Holocaust victims who had their savings or property or art stolen should be allowed to seek restitution even at this late date. Jewish organizations should help by providing lawyers. And the lawyers should help by working pro bono, or, at most, on salary. But contingency fees? Class-action suits? Fishing for aged Jews from whom they can make a killing? The lawyers crisscross Europe in search of ever richer settlements to extract from any institutions with a tainted World War II past. Is this what honouring the Holocaust has come to? A shakedown of Swiss banks, Austrian industry, German automakers that recalls the worst of racial hustling and class action opportunism in the USA? Soon no doubt to be added to the list: Ford and General Motors. What did they know and what did they do when their plants were taken over by the Nazis before and during World War II?.
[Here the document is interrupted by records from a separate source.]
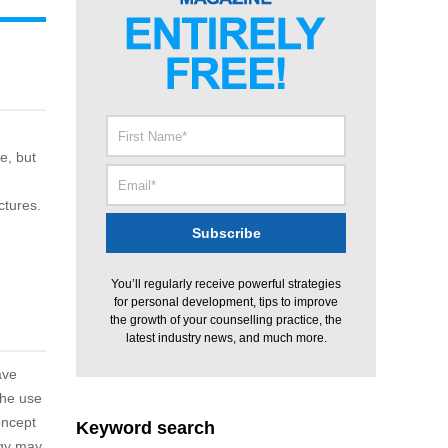
e, but
ctures.
You’ll regularly receive powerful strategies
for personal development, tips to improve
the growth of your counselling practice, the
latest industry news, and much more.
ave
the use
oncept
Keyword search
rgy may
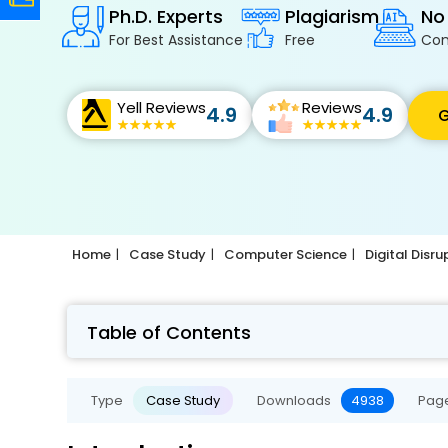
Ph.D. Experts
Plagiarism
No
For Best Assistance
Free
Con
Yell Reviews
Reviews
4.9
4.9
G
Home
Case Study
Computer Science
Digital Disr
Table of Contents
Type
Case Study
Downloads
4938
Pag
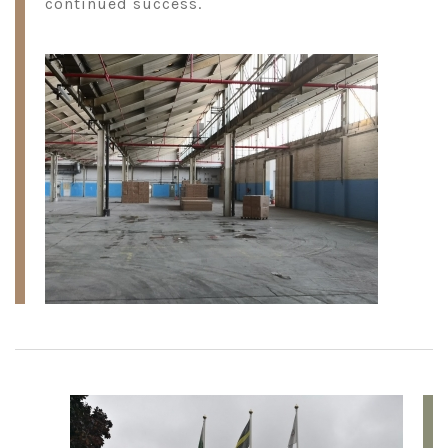
continued success.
The Holocaust commands the preservation of memory. It is not an instrument for the generation of money. The dead are honoured by learning the truth and never letting the world forget it, not by entering into rancorous negotiations with corporate leaders who represent a generation entirely innocent of these crimes.
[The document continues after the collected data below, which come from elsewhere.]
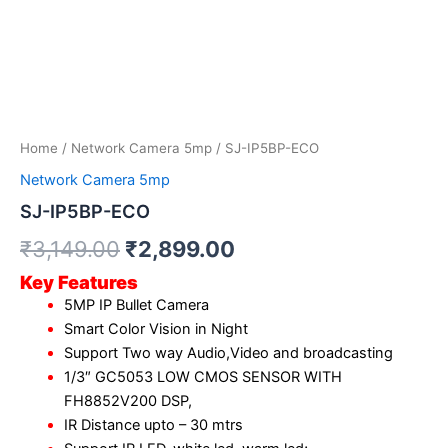
Home
/
Network Camera 5mp
/ SJ-IP5BP-ECO
Network Camera 5mp
SJ-IP5BP-ECO
₹
3,149.00
₹
2,899.00
Key Features
5MP IP Bullet Camera
Smart Color Vision in Night
Support Two way Audio,Video and broadcasting
1/3″ GC5053 LOW CMOS SENSOR WITH
FH8852V200 DSP,
IR Distance upto – 30 mtrs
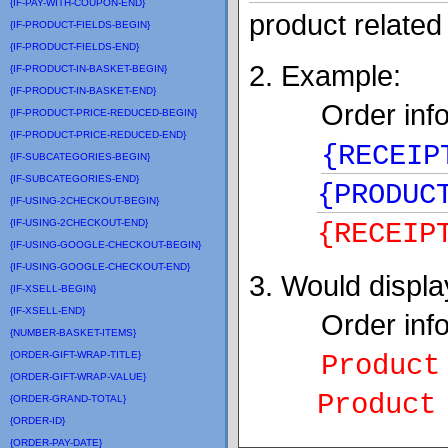
{IF-PAY-WITH-COUPON-END}
product related
{IF-PRODUCT-FIELDS-BEGIN}
{IF-PRODUCT-FIELDS-END}
2. Example:
{IF-PRODUCT-IN-BASKET-BEGIN}
{IF-PRODUCT-IN-BASKET-END}
Order info
{IF-PRODUCT-PRICE-REDUCED-BEGIN}
{IF-PRODUCT-PRICE-REDUCED-END}
{RECEIP
{IF-SUBCATEGORIES-BEGIN}
{IF-SUBCATEGORIES-END}
{PRODUC
{IF-USING-2CHECKOUT-BEGIN}
{IF-USING-2CHECKOUT-END}
{
RECEIP
{IF-USING-GOOGLE-CHECKOUT-BEGIN}
{IF-USING-GOOGLE-CHECKOUT-END}
3. Would displa
{IF-XSELL-BEGIN}
{IF-XSELL-END}
Order info
{NUMBER-BASKET-ITEMS}
{ORDER-GIFT-WRAP-TITLE}
Product
{ORDER-GIFT-WRAP-VALUE}
Product B
{ORDER-GRAND-TOTAL}
{ORDER-ID}
{ORDER-PAY-DATE}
Looting was the least of the crimes of the Holocaust. Nor is it unique. The Holocaust itself, the deliberate mechanized racial murder of 6 million souls, is a singular crime. Wartime looting is not. It is commonplace. At the end of this bloodiest of centuries, to reduce the Holocaust to looting is literally to debase the sacred.
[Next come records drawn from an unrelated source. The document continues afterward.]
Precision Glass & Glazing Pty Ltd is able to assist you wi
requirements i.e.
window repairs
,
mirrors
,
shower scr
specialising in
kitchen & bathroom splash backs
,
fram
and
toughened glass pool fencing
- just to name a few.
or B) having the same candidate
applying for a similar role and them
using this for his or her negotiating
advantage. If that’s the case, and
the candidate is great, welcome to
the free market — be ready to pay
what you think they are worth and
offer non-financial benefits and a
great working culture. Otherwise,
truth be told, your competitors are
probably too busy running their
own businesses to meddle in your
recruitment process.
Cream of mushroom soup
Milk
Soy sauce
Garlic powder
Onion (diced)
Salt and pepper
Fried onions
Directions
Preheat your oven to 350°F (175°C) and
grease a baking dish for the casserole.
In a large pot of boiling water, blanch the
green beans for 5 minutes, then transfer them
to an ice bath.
Israel's acceptance of German reparations after the World War II was problematic, but at least at that time one could make an argument from necessity: A people collectively made destitute and desperate by German depredations was entitled to German reparations. But now? The only thing certain to come out of this grotesque scramble for money is a revival of Shylockian stereotypes. This is particularly unfortunate not just because in truth there is no people more given to philanthropy than the Jews, but also because this generation of Europeans has grown up more free of anti-Semitic poison than any in the European history.
It is one thing to risk reviving dormant anti-Jewish feeling in defence, say, of a vital, living cause like Israel, heir to the civilization destroyed by the Nazis. But for this? For blood money from the Holocaust?.
Should we find out and proclaim the truth about Holocaust looting? Of course. And truth about the forced labour. And truth about the industrialists who abetted the Nazi machine. And truth about the peoples of Europe who were silent, or worse. But money? It should be beneath the dignity of the Jewish people to accept it.